Data to use:

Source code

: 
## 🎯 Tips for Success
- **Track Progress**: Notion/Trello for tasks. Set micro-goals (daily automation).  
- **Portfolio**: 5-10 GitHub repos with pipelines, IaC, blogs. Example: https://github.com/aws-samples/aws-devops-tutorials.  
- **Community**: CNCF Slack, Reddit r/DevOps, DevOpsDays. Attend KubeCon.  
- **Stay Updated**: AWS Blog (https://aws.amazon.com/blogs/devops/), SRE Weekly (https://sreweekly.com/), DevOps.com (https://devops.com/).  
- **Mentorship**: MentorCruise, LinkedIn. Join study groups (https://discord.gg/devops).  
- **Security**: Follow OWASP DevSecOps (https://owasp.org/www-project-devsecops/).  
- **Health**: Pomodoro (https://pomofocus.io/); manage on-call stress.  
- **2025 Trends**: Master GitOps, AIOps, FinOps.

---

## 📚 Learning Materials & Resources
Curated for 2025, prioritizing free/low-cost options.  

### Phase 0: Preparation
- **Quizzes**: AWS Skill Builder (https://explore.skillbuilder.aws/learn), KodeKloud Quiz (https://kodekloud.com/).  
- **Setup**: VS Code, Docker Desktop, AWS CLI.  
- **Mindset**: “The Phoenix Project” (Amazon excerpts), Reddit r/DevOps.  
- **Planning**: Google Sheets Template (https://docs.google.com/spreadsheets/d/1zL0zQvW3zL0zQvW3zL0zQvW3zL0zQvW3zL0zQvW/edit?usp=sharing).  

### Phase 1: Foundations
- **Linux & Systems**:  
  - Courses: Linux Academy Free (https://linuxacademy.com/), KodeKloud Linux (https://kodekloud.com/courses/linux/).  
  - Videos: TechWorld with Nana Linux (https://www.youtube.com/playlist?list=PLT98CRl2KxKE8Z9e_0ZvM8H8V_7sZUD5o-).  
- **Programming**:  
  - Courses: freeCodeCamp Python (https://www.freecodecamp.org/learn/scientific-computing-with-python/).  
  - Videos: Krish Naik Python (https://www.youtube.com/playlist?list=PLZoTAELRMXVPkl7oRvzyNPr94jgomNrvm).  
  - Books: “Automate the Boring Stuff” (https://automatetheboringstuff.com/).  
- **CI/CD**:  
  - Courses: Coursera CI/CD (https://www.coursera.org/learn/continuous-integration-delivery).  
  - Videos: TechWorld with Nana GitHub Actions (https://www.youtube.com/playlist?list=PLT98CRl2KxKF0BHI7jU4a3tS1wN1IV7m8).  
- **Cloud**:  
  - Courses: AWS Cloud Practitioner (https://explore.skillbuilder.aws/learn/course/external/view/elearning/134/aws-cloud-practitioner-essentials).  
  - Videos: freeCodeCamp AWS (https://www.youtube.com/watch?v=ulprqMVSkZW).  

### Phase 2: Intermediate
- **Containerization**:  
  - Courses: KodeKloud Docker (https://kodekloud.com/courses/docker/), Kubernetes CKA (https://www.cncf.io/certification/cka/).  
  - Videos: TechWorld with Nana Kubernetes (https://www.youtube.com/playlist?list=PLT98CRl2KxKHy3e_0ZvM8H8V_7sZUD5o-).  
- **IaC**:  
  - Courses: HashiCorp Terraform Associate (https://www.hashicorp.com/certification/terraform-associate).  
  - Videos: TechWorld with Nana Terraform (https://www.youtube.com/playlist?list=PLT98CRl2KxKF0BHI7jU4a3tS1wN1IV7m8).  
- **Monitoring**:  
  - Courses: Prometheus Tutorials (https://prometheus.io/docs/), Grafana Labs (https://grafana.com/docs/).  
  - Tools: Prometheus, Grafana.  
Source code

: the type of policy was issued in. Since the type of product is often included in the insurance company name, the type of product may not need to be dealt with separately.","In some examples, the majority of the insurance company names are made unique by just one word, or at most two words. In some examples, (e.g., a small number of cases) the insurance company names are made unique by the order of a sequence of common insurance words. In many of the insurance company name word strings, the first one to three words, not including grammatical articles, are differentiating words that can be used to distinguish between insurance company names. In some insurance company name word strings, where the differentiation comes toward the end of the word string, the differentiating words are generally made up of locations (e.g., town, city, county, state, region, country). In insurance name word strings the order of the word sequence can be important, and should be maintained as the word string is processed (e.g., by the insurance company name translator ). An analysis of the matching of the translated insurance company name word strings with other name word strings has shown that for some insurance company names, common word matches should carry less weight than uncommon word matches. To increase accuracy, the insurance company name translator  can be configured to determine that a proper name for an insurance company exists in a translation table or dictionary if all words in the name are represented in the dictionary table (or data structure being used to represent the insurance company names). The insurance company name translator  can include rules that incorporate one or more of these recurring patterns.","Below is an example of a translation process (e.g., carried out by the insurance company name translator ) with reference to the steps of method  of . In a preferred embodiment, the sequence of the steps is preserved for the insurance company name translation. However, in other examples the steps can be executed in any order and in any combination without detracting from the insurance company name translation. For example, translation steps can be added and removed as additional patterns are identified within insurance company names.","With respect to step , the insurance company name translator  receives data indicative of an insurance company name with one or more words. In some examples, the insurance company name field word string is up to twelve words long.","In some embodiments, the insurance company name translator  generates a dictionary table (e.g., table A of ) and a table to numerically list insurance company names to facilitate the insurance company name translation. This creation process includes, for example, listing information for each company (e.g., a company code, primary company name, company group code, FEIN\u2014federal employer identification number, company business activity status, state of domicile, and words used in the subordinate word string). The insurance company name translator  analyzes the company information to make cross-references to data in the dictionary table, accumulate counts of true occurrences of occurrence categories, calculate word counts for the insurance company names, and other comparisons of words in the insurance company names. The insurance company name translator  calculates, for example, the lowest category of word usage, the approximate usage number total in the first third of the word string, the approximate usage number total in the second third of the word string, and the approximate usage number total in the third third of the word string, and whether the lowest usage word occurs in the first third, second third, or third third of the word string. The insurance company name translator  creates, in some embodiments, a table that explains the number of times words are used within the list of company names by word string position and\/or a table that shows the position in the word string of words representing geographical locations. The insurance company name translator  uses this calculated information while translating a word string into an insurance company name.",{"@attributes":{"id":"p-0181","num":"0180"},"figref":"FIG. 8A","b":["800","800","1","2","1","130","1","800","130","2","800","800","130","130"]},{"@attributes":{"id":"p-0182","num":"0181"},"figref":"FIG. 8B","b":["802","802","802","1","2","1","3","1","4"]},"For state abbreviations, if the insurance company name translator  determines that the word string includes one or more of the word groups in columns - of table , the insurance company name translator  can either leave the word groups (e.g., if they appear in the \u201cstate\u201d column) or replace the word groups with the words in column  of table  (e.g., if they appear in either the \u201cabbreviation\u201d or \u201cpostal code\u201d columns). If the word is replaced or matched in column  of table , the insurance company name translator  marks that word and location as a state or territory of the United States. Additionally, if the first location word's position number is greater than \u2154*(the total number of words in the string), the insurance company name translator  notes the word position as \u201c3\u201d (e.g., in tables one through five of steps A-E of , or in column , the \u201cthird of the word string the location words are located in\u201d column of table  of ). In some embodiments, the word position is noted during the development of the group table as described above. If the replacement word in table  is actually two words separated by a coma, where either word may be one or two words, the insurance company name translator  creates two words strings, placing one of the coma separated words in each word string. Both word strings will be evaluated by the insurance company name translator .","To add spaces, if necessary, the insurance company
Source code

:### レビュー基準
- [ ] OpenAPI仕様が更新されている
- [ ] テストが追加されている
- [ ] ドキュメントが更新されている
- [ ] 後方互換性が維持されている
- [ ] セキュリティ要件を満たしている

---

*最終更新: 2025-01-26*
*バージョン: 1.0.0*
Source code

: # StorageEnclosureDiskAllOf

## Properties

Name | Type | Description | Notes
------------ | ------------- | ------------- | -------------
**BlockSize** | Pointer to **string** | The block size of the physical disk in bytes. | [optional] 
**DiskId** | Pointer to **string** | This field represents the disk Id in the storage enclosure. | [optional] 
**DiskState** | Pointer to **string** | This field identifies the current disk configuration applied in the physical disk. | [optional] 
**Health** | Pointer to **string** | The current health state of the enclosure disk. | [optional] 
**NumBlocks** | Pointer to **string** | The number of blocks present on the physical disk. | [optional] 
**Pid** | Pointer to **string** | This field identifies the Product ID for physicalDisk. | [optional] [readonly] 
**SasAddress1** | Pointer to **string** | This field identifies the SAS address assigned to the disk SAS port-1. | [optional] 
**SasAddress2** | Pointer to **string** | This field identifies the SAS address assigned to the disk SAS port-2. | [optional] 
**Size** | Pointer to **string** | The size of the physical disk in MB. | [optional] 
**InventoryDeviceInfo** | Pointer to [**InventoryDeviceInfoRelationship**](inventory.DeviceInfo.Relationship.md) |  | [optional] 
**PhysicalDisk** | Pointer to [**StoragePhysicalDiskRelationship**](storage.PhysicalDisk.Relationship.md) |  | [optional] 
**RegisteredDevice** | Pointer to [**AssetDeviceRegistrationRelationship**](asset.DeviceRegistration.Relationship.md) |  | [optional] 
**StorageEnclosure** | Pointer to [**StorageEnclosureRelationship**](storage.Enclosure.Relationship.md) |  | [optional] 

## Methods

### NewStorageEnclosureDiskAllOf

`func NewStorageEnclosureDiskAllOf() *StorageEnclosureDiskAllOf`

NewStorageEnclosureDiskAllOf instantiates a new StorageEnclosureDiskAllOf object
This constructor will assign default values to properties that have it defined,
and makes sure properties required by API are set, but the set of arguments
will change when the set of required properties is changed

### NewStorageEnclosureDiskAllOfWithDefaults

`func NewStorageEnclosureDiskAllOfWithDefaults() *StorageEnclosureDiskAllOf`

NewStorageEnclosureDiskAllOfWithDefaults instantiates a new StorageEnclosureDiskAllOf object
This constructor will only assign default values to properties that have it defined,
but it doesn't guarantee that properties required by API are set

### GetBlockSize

About this task:
Taking the line that contains "and makes sure" as the starting point, copy every line through the end of the listing exactly, and write nothing further.

Task answer:
and makes sure properties required by API are set, but the set of arguments
will change when the set of required properties is changed

### NewStorageEnclosureDiskAllOfWithDefaults

`func NewStorageEnclosureDiskAllOfWithDefaults() *StorageEnclosureDiskAllOf`

NewStorageEnclosureDiskAllOfWithDefaults instantiates a new StorageEnclosureDiskAllOf object
This constructor will only assign default values to properties that have it defined,
but it doesn't guarantee that properties required by API are set

### GetBlockSize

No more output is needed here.